**Task brief:** Give the number of lines below that hold the string "keyboard", and nothing more.

Records shown START

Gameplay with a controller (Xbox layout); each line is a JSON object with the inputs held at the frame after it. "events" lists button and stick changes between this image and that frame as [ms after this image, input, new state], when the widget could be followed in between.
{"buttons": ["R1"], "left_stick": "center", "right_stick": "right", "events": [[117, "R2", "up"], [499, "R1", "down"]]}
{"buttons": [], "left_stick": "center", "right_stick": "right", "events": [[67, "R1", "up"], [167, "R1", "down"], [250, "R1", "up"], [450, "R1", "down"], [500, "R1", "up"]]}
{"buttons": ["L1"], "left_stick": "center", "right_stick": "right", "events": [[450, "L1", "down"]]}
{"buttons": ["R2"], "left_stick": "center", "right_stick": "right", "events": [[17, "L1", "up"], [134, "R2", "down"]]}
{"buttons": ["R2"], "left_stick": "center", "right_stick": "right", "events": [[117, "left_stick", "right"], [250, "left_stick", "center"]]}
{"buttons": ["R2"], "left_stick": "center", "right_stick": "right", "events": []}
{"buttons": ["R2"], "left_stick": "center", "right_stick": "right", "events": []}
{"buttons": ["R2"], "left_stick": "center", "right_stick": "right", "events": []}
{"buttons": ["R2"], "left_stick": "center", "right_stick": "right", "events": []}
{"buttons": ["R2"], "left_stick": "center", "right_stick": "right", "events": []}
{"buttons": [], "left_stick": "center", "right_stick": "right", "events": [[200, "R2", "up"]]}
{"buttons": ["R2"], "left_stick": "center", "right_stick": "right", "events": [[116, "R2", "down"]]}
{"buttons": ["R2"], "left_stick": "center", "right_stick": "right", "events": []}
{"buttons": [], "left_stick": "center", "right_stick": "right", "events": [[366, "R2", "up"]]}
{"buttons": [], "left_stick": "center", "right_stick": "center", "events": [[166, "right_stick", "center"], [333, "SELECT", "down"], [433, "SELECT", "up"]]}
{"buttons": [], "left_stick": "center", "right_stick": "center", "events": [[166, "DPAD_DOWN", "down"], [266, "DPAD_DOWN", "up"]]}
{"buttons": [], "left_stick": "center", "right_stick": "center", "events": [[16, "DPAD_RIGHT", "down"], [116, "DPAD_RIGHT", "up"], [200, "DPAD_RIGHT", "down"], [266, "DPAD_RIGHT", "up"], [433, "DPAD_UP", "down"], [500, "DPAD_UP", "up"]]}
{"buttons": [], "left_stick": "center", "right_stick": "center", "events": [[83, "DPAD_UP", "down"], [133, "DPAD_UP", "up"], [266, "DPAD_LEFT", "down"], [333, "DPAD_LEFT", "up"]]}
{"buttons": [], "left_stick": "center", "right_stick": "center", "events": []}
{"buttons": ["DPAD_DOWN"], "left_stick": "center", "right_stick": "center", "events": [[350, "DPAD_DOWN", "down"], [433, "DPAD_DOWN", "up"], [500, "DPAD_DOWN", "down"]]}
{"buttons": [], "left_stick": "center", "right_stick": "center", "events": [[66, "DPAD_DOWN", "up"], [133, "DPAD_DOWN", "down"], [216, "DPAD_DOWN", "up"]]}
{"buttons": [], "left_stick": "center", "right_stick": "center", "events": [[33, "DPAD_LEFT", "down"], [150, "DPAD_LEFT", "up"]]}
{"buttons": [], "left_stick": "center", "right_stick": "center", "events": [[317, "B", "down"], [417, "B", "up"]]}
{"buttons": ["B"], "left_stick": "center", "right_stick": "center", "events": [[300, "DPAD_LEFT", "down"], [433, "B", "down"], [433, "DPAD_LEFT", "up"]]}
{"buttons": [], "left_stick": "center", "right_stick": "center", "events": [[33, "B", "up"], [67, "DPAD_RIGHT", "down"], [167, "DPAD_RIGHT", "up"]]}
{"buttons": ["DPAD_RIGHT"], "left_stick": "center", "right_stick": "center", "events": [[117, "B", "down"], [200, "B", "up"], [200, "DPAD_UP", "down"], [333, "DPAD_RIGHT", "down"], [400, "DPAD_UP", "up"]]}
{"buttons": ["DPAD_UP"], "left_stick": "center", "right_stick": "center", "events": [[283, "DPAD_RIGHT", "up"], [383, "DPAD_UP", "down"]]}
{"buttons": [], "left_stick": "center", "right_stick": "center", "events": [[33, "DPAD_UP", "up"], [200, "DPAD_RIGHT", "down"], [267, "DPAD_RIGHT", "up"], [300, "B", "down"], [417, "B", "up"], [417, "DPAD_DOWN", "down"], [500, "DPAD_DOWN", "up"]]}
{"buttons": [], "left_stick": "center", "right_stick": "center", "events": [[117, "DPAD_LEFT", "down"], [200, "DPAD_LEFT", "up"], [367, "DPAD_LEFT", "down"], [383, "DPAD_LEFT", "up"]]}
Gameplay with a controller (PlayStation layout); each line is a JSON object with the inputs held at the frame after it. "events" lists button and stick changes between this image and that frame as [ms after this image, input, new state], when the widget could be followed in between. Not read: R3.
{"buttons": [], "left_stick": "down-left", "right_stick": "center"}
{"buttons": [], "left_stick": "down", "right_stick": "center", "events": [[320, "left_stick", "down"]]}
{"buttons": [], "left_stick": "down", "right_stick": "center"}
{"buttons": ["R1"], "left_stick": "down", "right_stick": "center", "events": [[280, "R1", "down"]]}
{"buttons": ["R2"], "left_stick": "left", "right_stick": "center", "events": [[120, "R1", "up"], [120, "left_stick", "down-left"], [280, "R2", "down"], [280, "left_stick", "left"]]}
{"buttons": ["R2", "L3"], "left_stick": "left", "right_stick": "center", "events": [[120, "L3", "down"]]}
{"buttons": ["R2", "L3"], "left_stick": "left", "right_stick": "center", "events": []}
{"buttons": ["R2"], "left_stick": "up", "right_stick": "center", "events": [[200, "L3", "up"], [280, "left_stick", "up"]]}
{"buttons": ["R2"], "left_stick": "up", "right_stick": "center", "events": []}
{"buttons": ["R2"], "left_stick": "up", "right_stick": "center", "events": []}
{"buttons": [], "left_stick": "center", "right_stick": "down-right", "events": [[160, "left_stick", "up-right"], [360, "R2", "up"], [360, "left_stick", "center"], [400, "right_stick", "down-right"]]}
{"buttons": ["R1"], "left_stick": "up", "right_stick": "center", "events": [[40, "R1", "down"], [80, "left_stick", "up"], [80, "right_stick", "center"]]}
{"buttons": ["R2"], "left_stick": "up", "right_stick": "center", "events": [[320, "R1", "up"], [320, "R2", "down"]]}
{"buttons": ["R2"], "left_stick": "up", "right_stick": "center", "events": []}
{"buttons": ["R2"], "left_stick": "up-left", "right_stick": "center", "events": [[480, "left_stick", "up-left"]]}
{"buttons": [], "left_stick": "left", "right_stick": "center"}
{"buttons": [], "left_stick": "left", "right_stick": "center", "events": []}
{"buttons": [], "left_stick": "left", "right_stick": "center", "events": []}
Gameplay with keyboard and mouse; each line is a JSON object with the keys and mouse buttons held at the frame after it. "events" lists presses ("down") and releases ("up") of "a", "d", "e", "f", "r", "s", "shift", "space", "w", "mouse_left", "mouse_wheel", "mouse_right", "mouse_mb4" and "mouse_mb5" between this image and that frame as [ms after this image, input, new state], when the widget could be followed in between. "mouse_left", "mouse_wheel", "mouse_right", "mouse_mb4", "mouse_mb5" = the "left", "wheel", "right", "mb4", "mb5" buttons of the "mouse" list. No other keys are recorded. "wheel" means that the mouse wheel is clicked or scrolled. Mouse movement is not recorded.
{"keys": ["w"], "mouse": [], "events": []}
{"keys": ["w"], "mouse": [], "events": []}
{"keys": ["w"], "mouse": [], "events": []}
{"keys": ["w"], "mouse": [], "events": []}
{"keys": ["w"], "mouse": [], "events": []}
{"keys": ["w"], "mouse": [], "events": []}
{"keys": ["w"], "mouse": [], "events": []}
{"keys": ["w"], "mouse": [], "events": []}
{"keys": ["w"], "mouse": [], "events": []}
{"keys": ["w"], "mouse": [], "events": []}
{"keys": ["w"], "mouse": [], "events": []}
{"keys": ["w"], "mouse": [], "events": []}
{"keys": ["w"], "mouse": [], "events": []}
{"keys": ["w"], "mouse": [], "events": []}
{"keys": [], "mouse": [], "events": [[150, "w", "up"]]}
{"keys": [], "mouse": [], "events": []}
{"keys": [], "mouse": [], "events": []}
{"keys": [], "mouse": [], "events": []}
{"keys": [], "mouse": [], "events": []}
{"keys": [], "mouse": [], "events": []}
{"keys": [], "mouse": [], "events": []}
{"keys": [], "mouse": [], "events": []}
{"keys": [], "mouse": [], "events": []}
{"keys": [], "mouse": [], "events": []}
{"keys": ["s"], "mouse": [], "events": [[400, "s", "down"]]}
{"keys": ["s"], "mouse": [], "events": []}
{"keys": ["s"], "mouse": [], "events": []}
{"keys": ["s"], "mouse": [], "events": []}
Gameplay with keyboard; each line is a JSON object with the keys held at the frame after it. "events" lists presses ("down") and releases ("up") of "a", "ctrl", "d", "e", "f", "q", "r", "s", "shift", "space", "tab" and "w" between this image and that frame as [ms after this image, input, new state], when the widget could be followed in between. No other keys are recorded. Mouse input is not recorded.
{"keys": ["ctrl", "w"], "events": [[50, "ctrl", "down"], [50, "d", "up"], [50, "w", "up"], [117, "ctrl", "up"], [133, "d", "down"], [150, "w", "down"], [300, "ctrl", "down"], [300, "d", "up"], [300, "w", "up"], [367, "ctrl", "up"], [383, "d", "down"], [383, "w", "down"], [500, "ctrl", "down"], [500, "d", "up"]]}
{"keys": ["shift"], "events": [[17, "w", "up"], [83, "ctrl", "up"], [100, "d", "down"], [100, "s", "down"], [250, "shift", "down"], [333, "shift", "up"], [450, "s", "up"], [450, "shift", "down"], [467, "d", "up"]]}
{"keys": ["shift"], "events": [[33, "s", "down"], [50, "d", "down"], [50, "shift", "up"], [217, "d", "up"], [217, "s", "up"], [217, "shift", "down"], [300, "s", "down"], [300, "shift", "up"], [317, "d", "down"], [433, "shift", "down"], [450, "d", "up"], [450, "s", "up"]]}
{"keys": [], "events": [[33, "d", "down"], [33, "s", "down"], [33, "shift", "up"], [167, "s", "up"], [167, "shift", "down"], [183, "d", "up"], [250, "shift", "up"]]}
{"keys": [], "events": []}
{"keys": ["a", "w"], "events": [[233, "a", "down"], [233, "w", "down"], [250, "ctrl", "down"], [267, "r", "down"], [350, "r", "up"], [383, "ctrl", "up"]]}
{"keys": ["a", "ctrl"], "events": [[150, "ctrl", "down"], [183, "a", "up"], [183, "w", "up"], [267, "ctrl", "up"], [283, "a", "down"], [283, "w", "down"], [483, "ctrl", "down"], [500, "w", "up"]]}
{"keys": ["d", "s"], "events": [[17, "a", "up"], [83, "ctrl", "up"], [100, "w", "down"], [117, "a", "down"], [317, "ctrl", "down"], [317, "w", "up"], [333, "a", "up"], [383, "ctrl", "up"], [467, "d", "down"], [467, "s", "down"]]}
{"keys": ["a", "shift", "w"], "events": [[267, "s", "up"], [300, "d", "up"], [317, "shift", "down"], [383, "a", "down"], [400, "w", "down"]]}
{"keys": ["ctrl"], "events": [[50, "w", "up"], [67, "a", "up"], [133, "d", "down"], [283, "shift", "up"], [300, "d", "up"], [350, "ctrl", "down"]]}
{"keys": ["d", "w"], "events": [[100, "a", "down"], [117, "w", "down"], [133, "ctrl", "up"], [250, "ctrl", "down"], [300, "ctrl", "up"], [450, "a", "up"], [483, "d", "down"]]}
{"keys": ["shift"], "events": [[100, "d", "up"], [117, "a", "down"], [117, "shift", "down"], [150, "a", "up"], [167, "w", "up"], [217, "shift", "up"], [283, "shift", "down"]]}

Records shown END

**Your response:** 2